RESEARCH@DBTA: Enterprises Wrestle With Data Trust Issues Behind AI

Two surveys show that many executives are skeptical they can move forward with AI demands, which include the right data, at the right time. AI is a high priority, and is in production at most sites, but supplying trustworthy data is still a challenge at the back end.

Four in 10 executives don’t trust their data to generate accurate AI outputs, a Teradata survey of 300 executives shows.

While enterprise decision makers trust the potential of AI, at least 40% lack confidence in their company’s strategy to execute, as well as the data readiness to ensure the reliability of AI outputs. Another 61% said they fully trust the reliability and validity of their AI outputs.

“That’s not much better than a coinflip difference between trusting AI outputs and not,” the survey authors point out. “The pressure to beat out competitors can create risk when the trust in your data and AI is lacking.”

Within internal AI projects, 63% of executives surveyed report using a mix of closed and public datasets, while only 29% rely exclusively on closed datasets. The key factors in delivering trustworthy AI, cited by a majority of respondents, include security (61%), transparency (55%), and reliable and validated outcomes (50%).

Beyond quality data, survey participants seek enhanced efficiency in operations (74%), demonstrated successful use cases (74%), and improved decision-making processes (57%) from their AI deployments. AI is already up and running at a majority of the enterprises surveyed. Most respondents (84%) expect to see results from their projects within a year of deployment. More than half (58%) said the results would be quantifiable within 6 months. Another 60% said they have already seen demonstrable ROI with their existing AI solutions.

Still, trust in the fuel behind AI remains problematic. A separate survey of 3,100 global IT leaders, released by Alteryx, finds almost 1 in 4 (24%) have an extremely low, or no, level of trust in their organization’s data, while only 20% have “complete trust”.

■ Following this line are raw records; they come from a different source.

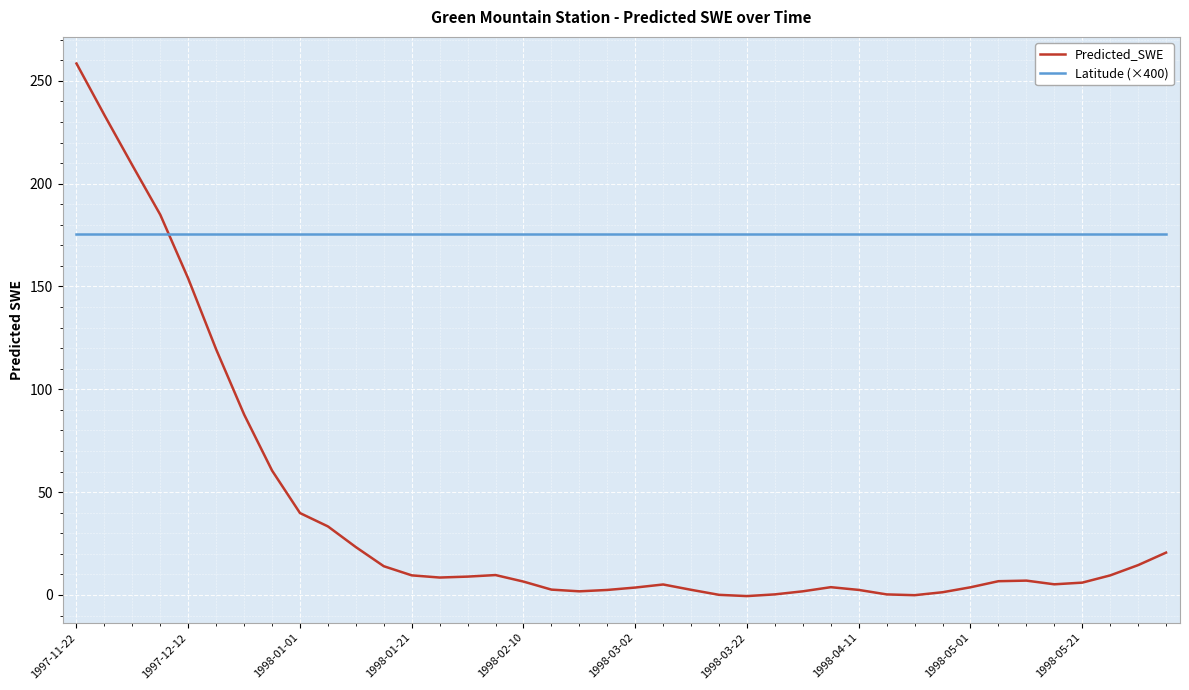

List the series in order of their overall mean, lowest first.

Predicted_SWE, Latitude (×400)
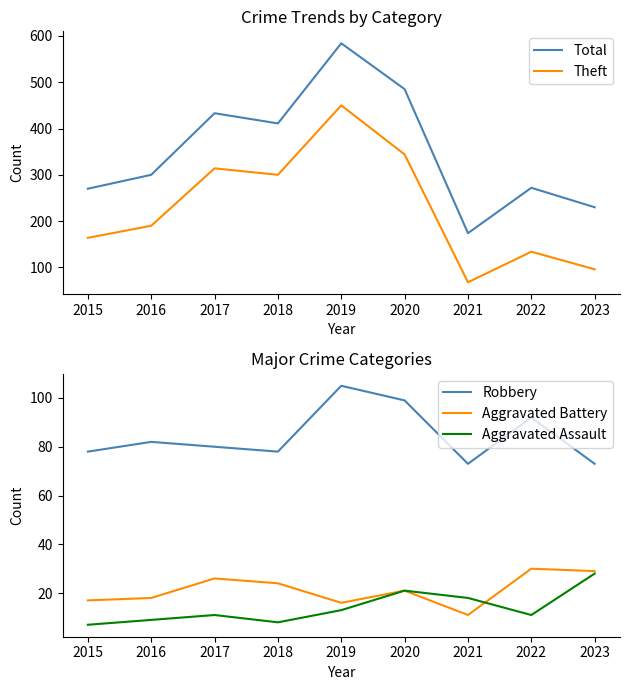

True or false: Total has a value of 411 at 2018.

True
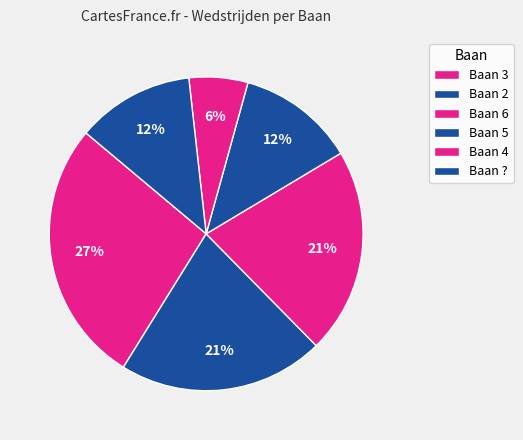

Count the number of slices in the pie.

6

Only 10% of respondents state they have a “modern” data stack, digitally enabled and uninhibited by silos, the Alteryx survey finds. Almost half (47%) report they are actively updating their data stack infrastructure to make it more modern. About 1 in 5 (22%) report they are dealing with data bias challenges, and 20% need help with data quality. Overall, data executives in the survey ranked data quality as their top goal for new technology investments.

When asked about the future makeup of the data stack 3 years from now, the survey’s authors saw some shifts from data stacks’ current composition. Respondents say in 3 years, the top elements of their data stacks will be CRM software (currently the top applications), data science and AI platforms, and ERP software. Spreadsheets dropped from third place to seventh (30%) in the current stack.

The diminishment of spreadsheets may be attributable to the rise of data science and AI platforms within data stacks. “IT leaders likely hope these more advanced platforms will allow companies to automate many tedious, manual aspects of managing data—and, perhaps even more significantly, make sophisticated modeling and predictive capabilities more accessible,” the survey’s authors suggest.

Still, it’s significant that spreadsheets are expected to make up 31% of the data stack in three years. “[T]eams will rely less on spreadsheets for sophisticated data integration, manipulation, and analysis while other technologies step in,” the researchers predict.

At least 22% of the organizations in the Alteryx survey state they have chief data officers overseeing their data, although the results varied widely and didn’t show a consensus across respondents regarding data ownership. For 11% of companies, the board of directors is the ultimate owner of the data; 8% indicated senior executives owned the data.

“While there’s no correct answer for who should own data, the lack of consensus may be concerning when data access and management are requirements for a successful generative AI implementation,” the Alteryx survey authors note.